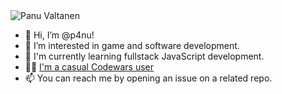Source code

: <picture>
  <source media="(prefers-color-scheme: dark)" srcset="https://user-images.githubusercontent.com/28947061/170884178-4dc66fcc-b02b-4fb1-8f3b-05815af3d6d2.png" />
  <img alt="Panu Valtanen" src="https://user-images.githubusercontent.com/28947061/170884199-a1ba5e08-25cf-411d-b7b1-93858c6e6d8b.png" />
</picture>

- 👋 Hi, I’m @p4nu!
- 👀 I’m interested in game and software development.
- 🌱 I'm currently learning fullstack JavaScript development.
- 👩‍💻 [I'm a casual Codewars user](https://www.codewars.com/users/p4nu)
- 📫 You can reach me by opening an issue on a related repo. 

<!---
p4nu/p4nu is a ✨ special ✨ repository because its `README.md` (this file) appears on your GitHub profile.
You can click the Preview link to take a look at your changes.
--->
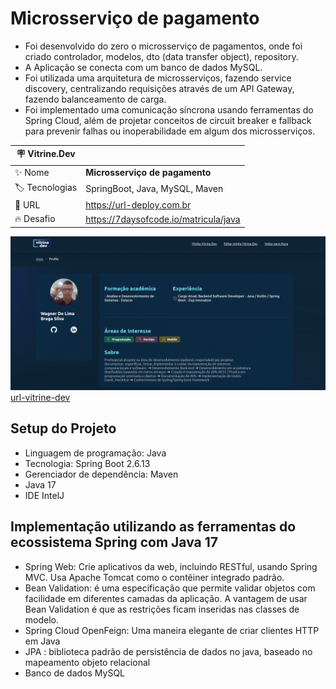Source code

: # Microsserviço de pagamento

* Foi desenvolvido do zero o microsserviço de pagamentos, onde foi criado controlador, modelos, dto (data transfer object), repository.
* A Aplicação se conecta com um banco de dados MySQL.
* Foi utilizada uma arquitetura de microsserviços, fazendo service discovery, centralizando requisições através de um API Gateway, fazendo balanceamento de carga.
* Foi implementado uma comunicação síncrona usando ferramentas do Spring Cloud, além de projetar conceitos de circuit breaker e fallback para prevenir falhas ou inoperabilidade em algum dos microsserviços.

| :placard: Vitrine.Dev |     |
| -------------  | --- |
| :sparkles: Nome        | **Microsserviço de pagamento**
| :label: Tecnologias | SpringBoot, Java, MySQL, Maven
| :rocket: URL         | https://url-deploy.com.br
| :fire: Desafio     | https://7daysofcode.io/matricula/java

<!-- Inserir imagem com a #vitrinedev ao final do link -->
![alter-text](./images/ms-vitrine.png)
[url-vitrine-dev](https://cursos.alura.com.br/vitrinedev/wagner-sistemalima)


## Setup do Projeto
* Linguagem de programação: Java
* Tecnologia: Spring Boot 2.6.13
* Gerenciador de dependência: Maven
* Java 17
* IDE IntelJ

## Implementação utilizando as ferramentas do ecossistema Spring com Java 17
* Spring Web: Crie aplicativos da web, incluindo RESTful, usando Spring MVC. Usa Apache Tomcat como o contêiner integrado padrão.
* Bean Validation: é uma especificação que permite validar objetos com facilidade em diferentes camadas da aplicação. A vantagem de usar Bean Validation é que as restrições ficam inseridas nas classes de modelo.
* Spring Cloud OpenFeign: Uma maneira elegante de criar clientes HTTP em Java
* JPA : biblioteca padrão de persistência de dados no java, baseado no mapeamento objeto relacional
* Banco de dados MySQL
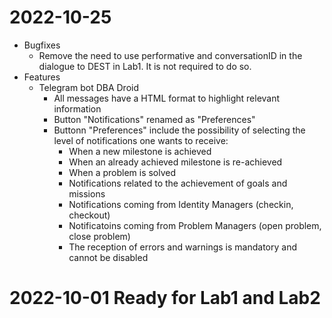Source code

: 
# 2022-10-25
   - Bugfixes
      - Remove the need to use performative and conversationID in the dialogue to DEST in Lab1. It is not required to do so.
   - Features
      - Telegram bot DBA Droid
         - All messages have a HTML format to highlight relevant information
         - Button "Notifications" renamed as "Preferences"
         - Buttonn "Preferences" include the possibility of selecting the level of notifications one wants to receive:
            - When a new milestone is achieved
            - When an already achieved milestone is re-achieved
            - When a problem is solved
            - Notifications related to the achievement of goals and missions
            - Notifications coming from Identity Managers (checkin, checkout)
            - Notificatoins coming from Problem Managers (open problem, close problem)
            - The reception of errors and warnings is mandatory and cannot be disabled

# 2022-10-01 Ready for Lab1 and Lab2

____

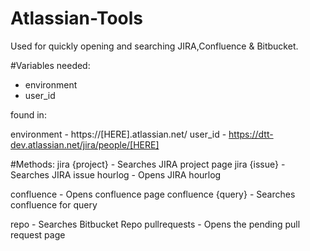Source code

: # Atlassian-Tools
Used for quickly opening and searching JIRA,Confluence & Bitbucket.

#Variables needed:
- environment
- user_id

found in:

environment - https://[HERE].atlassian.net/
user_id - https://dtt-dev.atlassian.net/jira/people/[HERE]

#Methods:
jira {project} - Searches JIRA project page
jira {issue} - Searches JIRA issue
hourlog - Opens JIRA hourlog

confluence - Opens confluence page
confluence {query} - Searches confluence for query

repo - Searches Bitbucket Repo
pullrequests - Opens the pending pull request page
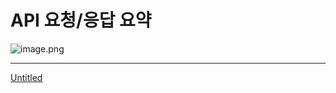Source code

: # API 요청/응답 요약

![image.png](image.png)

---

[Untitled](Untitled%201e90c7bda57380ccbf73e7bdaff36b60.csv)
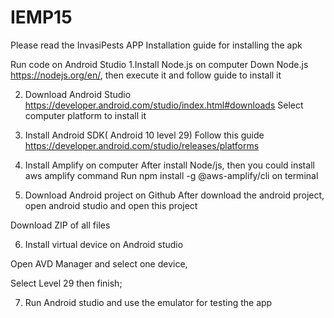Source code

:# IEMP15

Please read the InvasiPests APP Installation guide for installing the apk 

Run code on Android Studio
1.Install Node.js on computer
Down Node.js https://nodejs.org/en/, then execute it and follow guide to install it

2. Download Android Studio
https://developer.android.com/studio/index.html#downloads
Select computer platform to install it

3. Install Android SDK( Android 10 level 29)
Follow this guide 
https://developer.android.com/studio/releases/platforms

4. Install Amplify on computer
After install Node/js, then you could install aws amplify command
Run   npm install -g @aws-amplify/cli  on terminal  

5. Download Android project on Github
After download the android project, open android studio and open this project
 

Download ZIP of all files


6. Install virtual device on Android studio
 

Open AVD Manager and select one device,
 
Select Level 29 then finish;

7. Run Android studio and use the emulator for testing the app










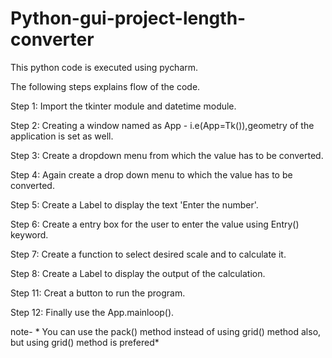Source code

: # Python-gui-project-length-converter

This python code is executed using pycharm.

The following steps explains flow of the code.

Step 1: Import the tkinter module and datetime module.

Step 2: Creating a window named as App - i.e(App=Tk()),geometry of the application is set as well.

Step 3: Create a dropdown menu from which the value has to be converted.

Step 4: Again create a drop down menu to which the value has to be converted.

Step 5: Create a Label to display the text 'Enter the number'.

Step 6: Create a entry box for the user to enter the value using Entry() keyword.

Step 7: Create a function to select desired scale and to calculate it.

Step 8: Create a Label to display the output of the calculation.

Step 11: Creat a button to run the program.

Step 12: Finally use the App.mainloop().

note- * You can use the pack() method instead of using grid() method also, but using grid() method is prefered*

____

- TASK DETAILS
Go through the material above line by line and state how many lines contain "Cloud". Give only the number.

- PROBLEM SOLUTION
2